Album of the week: Tough Love by Jessie Ware
It's been a knockout year for women in pop music. What men are writing and singing with this kind of emotion, panache and sexiness? The James Blakes and Abel Tesfayes and Frank Oceans of yesteryear have been eclipsed. Now comes Jessie Ware, who kicks up the sound another notch with her gorgeous sophomore album, Tough Love.
The album opens strong with the title track, which wobbles and fries with white noise before releasing a smooth, pulsating synth beat. Ware's voice comes in, like melted chocolate: "So you wanna be a man about it?/ Do you?" She sounds as if she's singing suspended somewhere between sleep and waking, or perhaps, between life and death. "That's called tough love."
Ostensibly, Ware's sound mirrors and mimics so much of what's popular these days: vague club vocals, a certain twilight pathos, a calculated weirdness. Sam Smith is an obvious comparison, but the album is so tightly woven, so carefully considered that it sounds exciting and new. Her influences aren't so recent either: echoes of Whitney Houston and Sade abound.
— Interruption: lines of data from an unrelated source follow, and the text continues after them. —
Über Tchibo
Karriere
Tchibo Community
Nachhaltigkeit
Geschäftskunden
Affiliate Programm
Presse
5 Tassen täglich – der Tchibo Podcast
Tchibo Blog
The album is full of tender, wounded romance. "Feels like heaven in hell/ Is it real/ I can't tell", she sings on Keep On Lying. Ware is most effective when she takes her time and plays around - on You & I (Forever), Sweetest Song, Champagne Kisses, and Keep On Lying. She holds back, never overshooting into the bombastic or cloying. At her worst, she's slightly stale and kitschy, as on Cruel and Want Your Feeling.
More often, she keeps it classy, singing about love and loss in a convincing manner that many will understand.